In business or nonprofits or any type of organization, it can be wise to do something similar. If you have a project decision, it’s done, you do a post-mortem on it, or a debrief on it, to talk about what happened, what went well, what didn’t, what can you copy in the future and do in the future because it was good, and what changes you need to make or do differently to make things better next time.

While that’s useful, it can also be a good idea to do a pre-mortem. A pre-mortem in the shows would be like them discovering how someone would be killed and then stopping it before it happened. And for many of those shows, of course, that would make the episode really short, but that’s kind of like what it would be.

Premortems in organizations

In a business or organization, it would be when you’re making a decision or making a plan, direction, goal that you’re pursuing, that you’re looking at what can cause death to that project or goal or decision. What can cause harm? What can make it fail? What are the challenges that we’ll face? The issues that could happen?

You look at those before you make the decision so that you can then work to fix it before it happens.

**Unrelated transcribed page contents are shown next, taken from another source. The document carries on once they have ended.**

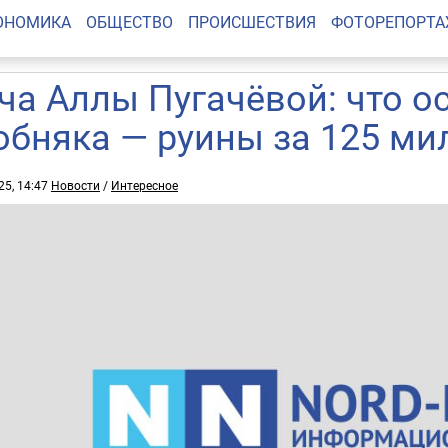
ОНОМИКА
ОБЩЕСТВО
ПРОИСШЕСТВИЯ
ФОТОРЕПОРТ
ча Аллы Пугачёвой: что о
обняка — руины за 125 ми
25, 14:47
Новости
/
Интересное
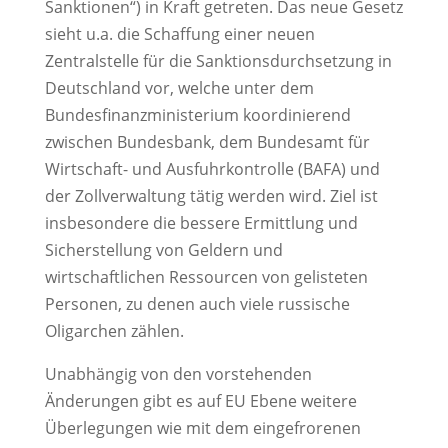
Sanktionen“) in Kraft getreten. Das neue Gesetz
sieht u.a. die Schaffung einer neuen
Zentralstelle für die Sanktionsdurchsetzung in
Deutschland vor, welche unter dem
Bundesfinanzministerium koordinierend
zwischen Bundesbank, dem Bundesamt für
Wirtschaft- und Ausfuhrkontrolle (BAFA) und
der Zollverwaltung tätig werden wird. Ziel ist
insbesondere die bessere Ermittlung und
Sicherstellung von Geldern und
wirtschaftlichen Ressourcen von gelisteten
Personen, zu denen auch viele russische
Oligarchen zählen.
Unabhängig von den vorstehenden
Änderungen gibt es auf EU Ebene weitere
Überlegungen wie mit dem eingefrorenen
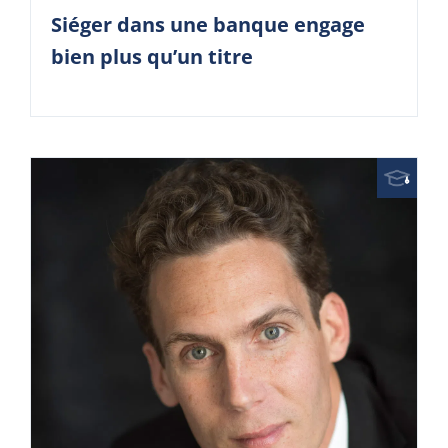
Siéger dans une banque engage
bien plus qu’un titre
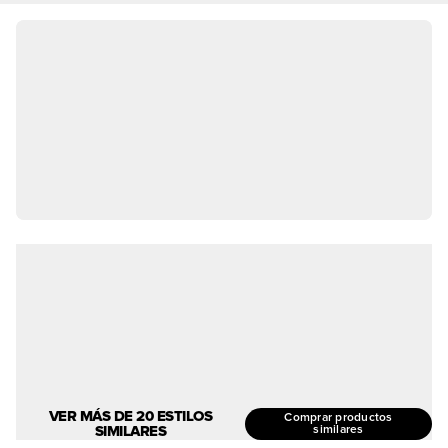
VER MÁS DE 20 ESTILOS
Comprar productos
SIMILARES
similares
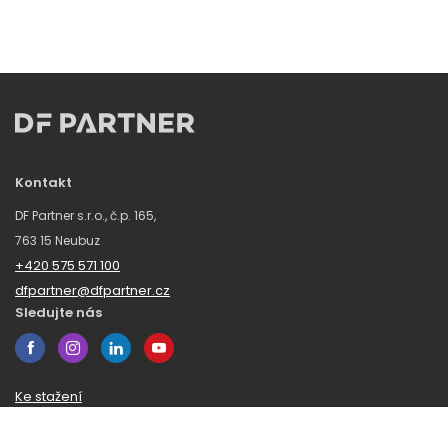
Kontakt
DF Partner s.r.o., č.p. 165,
763 15 Neubuz
+420 575 571 100
dfpartner@dfpartner.cz
Sledujte nás
Ke stažení
Obchodní podmínky
Ochrana oznamovatelů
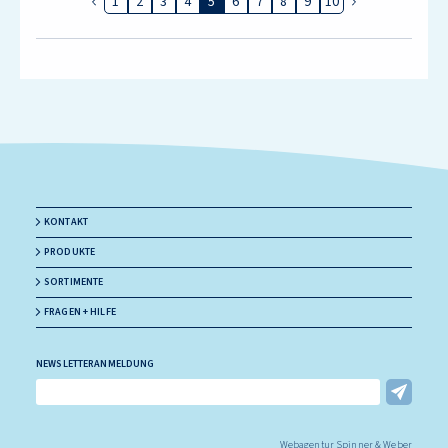
1
2
3
4
5
6
7
8
9
10
Vorherige Seite
Nächste Seite
KONTAKT
PRODUKTE
SORTIMENTE
FRAGEN + HILFE
NEWSLETTERANMELDUNG
E-Mail Adresse
Webagentur Spinner & Weber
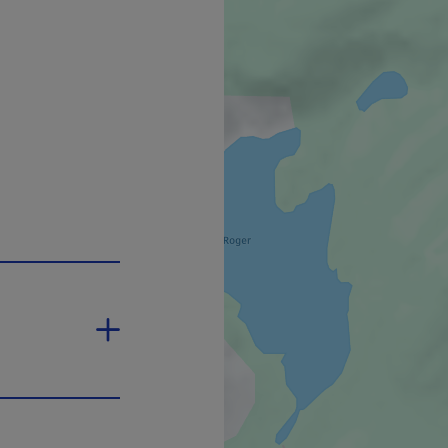
rlien s'ouvrira dans une nouvelle fenêtre.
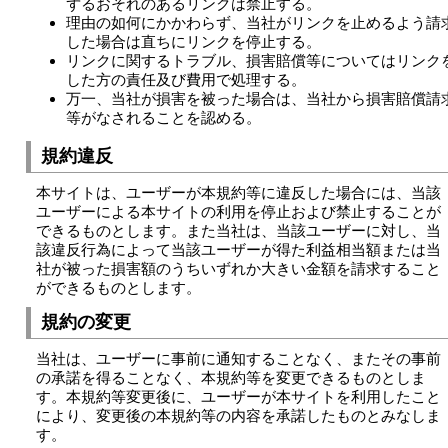
ずるおそれのあるリンクは禁止する。
理由の如何にかかわらず、当社がリンクを止めるよう請
した場合は直ちにリンクを停止する。
リンクに関するトラブル、損害賠償等についてはリンク
した方の責任及び費用で処理する。
万一、当社が損害を被った場合は、当社から損害賠償請
等がなされることを認める。
規約違反
本サイトは、ユーザーが本規約等に違反した場合には、当該
ユーザーによる本サイトの利用を停止および禁止することが
できるものとします。また当社は、当該ユーザーに対し、当
該違反行為によって当該ユーザーが得た利益相当額または当
社が被った損害額のうちいずれか大きい金額を請求すること
ができるものとします。
規約の変更
当社は、ユーザーに事前に通知することなく、またその事前
の承諾を得ることなく、本規約等を変更できるものとしま
す。本規約等変更後に、ユーザーが本サイトを利用したこと
により、変更後の本規約等の内容を承諾したものとみなしま
す。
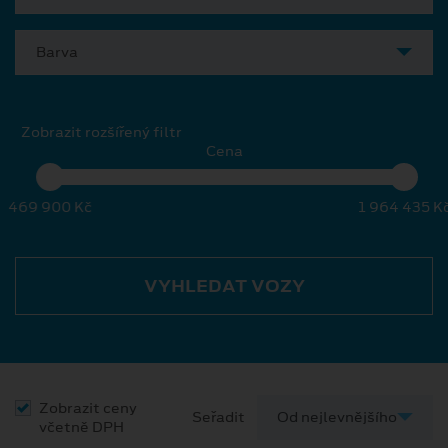
Barva
Zobrazit rozšířený filtr
Cena
469 900 Kč
1 964 435 K
VYHLEDAT VOZY
Zobrazit ceny
Seřadit
včetně DPH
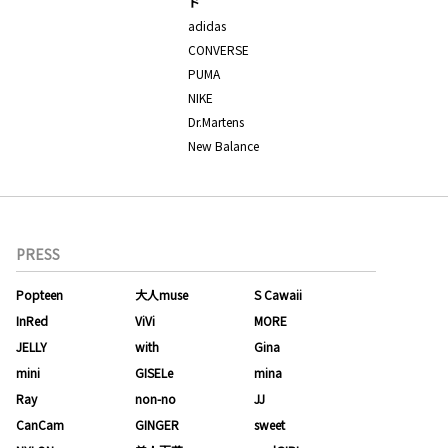
ド
adidas
CONVERSE
PUMA
NIKE
Dr.Martens
New Balance
PRESS
Popteen
大人muse
S Cawaii
InRed
ViVi
MORE
JELLY
with
Gina
mini
GISELe
mina
Ray
non-no
JJ
CanCam
GINGER
sweet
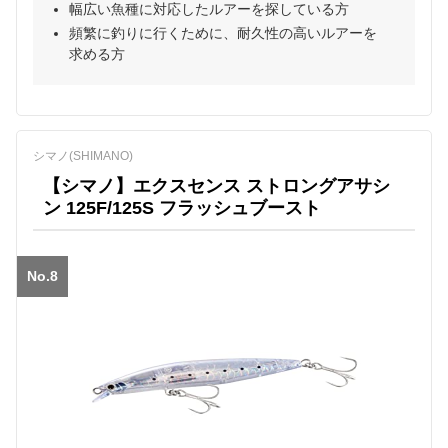
幅広い魚種に対応したルアーを探している方
頻繁に釣りに行くために、耐久性の高いルアーを
求める方
シマノ(SHIMANO)
【シマノ】エクスセンス ストロングアサシ
ン 125F/125S フラッシュブースト
No.8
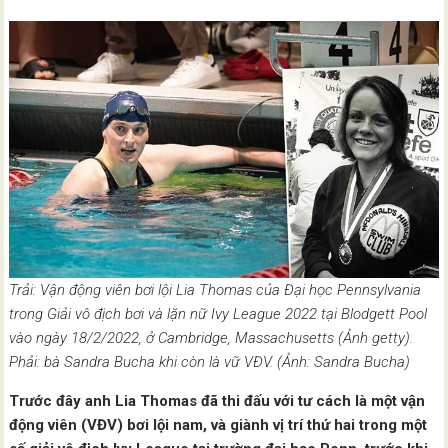
Trải: Vận động viên bơi lội Lia Thomas của Đại học Pennsylvania
trong Giải vô địch bơi và lặn nữ Ivy League 2022 tại Blodgett Pool
vào ngày 18/2/2022, ở Cambridge, Massachusetts (Ảnh getty).
Phải: bà Sandra Bucha khi còn là vữ VĐV. (Ảnh: Sandra Bucha)
Trước đây anh Lia Thomas đã thi đấu với tư cách là một vận
động viên (VĐV) bơi lội nam, và giành vị trí thứ hai trong một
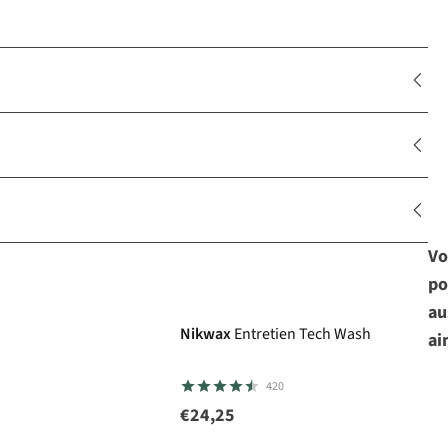
Vo
po
au
Nikwax
Entretien Tech Wash
ai
420
€24,25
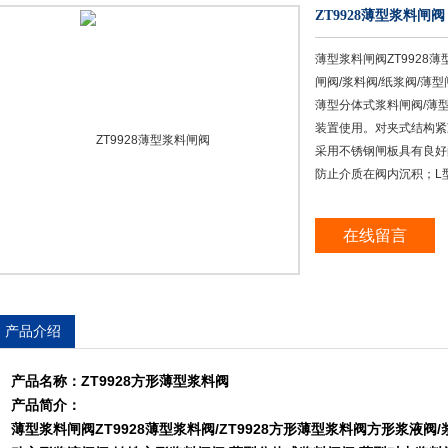
ZT9928薄型浆料闸阀
薄型浆料闸阀ZT9928薄
闸阀/浆料阀/纸浆阀/薄
薄型分体式浆料闸阀/薄
装置使用。对夹式结构紧
采用不锈钢闸板具有良好
防止介质在阀内沉积；L
在线留言
产品介绍
产品名称：ZT9928
方形薄型浆料阀
产品简介：
薄型浆料闸阀
ZT9928
薄型浆料阀/
ZT9928
方形薄型浆料阀
方形浆液阀
/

There’s different ways to do it, but one way is that you gather your team together and certain aspects can be individually, some can just be all as a team, however you want to do it, but you get your team together, you would say it’s six months from now, or however long that would fit your timeline, it’s six months from now and this decision has failed. What caused it to fail? You would all write down your stuff.

You could have everybody write their ideas individually, then bring it together, however you choose to do it. But you would get those lists, get all the information, and then you would look at all the different causes that you think may make this decision, our project, our goal, fail.

You may look at the probabilities of certain happening if you know what the probabilities may be.

But you look at the list, and then you start working, okay, this might happen, so let’s work on ways to prevent it.

Preventing issues before they happen

For example, if you’re releasing a product and you rely a lot on blogger reviews, and you know, if you get negative reviews, it will hurt your product release greatly. Knowing that, then you can do steps to prevent that.

You may do test groups and see what their opinions are beforehand before you send it to a large group, or you may reanalyze your product to make sure it is top notch. Whatever it may be, you would work to make sure prevent that issue of getting those negative reviews.

Setting up tripwires

You could also set tripwires. If you know when something happens and one of the pitfalls may be on the way or one of the causes of failure may happen, then when this event happens, you know to start taking this step.

For example, if your customer return rate hits over a certain percentage, then that’s your tripwire, then you take a certain action that you planned beforehand you will take when you hit that event, if it happens.

So you can plan different tripwires for different events that might happen that might be linked to a certain cause of failure.

However you choose to do that, pre-mortems can be helpful in preventing negative things that could happen on your decisions, projects, goals, et cetera.